Wie sollen mehr junge Lehrer ausgebildet werden wenn an Hochschule wie der PH Heidelberg weiter ein NC gilt???

Palim
6 Jahre zuvor

Die Zahlen sind von 2016, die Kinder sind oder werden schon 2 Jahre alt.
Bis zur Einschulung bleiben noch 4-5 Jahre.

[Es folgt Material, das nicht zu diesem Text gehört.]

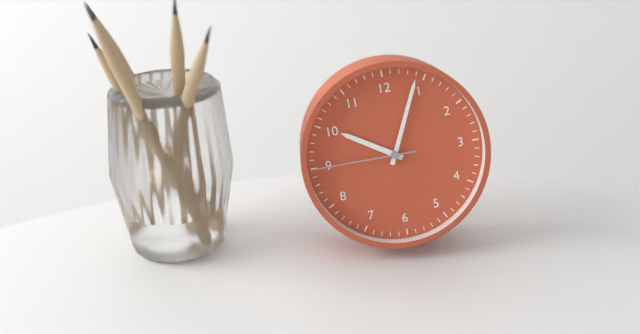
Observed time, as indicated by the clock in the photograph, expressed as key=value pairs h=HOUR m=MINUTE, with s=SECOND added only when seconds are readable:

Nächstes Jahr können diese Kinder in die Kindergärten gehen, wo ebenfalls dringend Erzieher gesucht werden, deren Ausbildung 3-4 Jahre dauert. siehe https://www.ndr.de/nachrichten/Trotz-Erziehermangel-kaum-Anreize-fuer-Berufsanfaenger,erzieher136.html

Vor dem Hintergrund sollte auch das Verschieben der Sprachförderung vor der Einschulung bewertet werden, die bisher in Nds. Grundschullehrkräfte übernommen haben, im Sommer aber durch (neu einzustellende) Erzieherinnen in den Kitas erfolgen soll. Dafür gibt das Land Geld und reicht das Problem damit an die Kommunen weiter.

xxx
6 Jahre zuvor

Der Babyboom ist leicht zu erklären und hätte vor 40 Jahren schon vorhergesagt werden können:

Die Babyboomer-Generation wird Großeltern. Mehr nicht. Allerdings wird der Boom wesentlich geringer ausfallen als damals.